Records from a data source:
*** Block opens ***

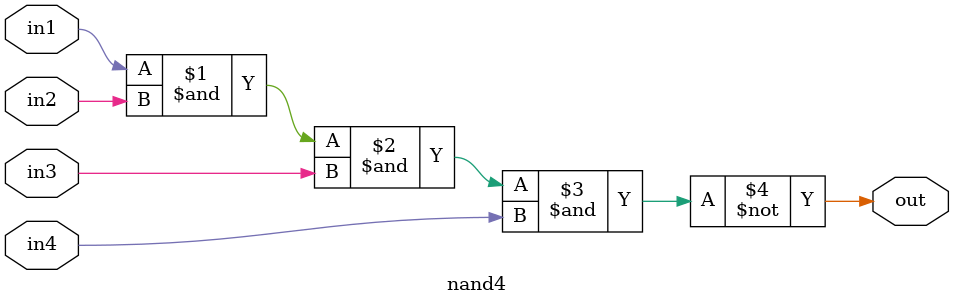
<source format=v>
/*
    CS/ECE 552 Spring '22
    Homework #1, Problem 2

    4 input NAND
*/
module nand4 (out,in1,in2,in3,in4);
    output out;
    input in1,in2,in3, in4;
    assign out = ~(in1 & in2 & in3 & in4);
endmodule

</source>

*** Block closes ***
*** Block opens ***

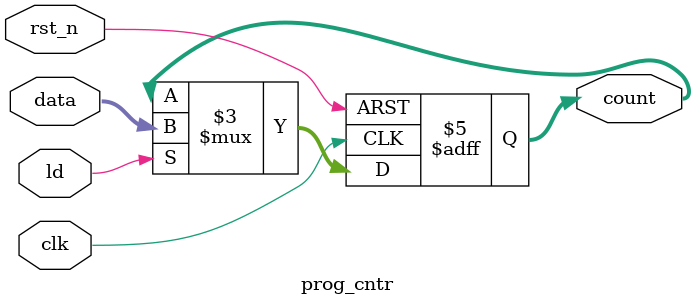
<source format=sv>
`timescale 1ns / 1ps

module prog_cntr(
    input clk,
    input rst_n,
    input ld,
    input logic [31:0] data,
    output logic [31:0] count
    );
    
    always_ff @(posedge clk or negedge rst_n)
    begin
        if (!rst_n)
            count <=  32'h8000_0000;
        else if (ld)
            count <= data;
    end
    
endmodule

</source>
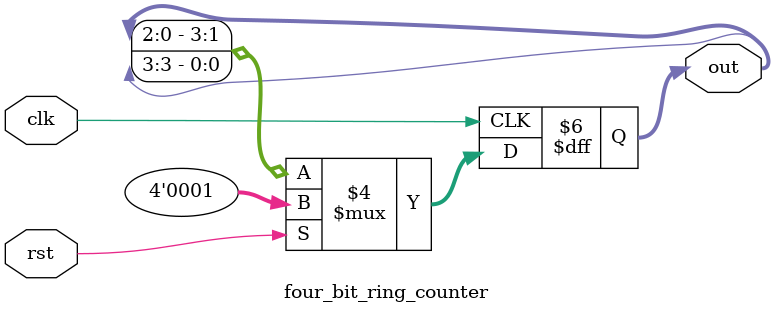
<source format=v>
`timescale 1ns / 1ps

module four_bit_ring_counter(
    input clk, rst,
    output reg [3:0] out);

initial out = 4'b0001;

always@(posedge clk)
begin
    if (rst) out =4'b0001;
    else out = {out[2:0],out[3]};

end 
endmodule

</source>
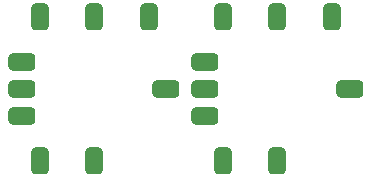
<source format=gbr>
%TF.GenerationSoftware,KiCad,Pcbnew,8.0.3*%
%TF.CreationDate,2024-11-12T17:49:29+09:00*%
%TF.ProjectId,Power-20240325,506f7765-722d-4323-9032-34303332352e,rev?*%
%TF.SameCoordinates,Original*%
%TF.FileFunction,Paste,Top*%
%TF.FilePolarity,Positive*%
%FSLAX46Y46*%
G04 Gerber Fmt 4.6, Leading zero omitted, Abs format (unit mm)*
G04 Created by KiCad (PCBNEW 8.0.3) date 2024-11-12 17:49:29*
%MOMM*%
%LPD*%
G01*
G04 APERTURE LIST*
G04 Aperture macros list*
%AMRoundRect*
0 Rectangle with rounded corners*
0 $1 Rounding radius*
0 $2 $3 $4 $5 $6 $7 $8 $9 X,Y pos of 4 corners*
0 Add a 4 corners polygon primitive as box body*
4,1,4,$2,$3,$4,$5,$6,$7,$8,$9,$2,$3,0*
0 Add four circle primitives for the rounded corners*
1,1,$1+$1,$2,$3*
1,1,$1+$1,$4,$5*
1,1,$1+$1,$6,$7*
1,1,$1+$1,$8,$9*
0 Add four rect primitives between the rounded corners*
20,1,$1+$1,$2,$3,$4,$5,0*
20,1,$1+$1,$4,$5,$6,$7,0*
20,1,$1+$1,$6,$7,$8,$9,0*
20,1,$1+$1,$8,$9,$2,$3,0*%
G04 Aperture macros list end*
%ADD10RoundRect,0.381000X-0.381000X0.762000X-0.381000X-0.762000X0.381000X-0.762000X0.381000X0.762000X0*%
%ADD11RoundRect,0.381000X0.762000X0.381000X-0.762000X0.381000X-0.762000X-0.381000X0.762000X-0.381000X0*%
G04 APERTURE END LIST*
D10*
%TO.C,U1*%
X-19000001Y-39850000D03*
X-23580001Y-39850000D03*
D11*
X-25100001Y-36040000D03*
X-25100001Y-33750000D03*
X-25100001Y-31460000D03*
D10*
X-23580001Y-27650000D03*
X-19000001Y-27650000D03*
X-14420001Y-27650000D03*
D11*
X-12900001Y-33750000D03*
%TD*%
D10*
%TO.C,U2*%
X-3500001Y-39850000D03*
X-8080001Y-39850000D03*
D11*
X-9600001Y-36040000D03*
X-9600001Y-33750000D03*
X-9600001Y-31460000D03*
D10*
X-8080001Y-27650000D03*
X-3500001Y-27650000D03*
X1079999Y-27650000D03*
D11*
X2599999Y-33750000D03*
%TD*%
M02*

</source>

*** Block closes ***
*** Block opens ***

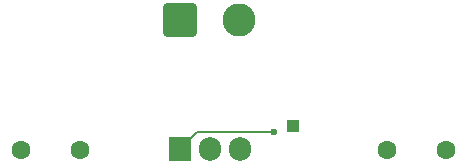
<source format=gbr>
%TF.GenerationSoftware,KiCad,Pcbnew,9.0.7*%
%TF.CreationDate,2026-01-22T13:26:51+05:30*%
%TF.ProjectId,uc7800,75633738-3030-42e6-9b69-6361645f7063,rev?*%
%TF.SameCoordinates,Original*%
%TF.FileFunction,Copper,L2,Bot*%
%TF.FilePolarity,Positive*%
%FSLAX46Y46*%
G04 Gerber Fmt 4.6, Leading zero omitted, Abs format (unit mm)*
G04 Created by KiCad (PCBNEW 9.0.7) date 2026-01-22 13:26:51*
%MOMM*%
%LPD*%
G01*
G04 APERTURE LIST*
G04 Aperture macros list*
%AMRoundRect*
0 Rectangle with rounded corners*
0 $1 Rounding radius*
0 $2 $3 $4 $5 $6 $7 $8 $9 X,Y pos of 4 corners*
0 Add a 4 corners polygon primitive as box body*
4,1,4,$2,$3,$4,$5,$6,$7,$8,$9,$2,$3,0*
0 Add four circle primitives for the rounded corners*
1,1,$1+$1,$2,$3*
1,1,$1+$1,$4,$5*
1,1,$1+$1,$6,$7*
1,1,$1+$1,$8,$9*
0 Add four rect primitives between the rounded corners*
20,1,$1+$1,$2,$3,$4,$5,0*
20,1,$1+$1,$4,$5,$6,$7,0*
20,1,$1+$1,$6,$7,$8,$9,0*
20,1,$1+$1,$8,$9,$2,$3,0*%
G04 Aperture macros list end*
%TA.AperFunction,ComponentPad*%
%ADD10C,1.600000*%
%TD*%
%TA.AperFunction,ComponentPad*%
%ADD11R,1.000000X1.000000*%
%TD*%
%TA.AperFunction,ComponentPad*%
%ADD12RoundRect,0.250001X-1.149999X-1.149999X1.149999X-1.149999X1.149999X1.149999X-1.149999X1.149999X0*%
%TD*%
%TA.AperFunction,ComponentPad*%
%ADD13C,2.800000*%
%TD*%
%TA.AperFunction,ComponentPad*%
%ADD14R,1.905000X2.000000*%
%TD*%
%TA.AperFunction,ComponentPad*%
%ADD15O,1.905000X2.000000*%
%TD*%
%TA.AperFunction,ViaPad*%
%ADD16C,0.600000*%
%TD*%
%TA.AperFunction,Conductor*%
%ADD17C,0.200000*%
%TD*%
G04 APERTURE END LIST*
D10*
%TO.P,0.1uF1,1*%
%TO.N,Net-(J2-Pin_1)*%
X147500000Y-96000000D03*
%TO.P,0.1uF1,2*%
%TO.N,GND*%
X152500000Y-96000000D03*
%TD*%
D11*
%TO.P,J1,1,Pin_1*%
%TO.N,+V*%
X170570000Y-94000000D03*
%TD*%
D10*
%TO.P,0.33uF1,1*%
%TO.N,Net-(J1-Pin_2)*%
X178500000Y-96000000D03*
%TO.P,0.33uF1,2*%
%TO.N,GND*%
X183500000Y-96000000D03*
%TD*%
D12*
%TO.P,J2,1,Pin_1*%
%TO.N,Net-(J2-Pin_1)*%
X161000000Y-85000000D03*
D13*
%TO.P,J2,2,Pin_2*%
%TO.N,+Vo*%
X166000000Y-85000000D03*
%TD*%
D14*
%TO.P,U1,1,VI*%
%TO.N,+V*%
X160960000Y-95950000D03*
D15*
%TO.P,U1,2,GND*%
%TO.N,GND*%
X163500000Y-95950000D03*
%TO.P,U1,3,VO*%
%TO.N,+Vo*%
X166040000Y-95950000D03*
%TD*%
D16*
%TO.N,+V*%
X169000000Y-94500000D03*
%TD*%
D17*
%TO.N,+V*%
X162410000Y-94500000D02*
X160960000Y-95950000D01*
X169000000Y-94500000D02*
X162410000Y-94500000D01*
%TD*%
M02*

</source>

*** Block closes ***

## What the task asks:
Please work out how many lines in the records hold the string "Created", and give only the number.

## Answer below:
2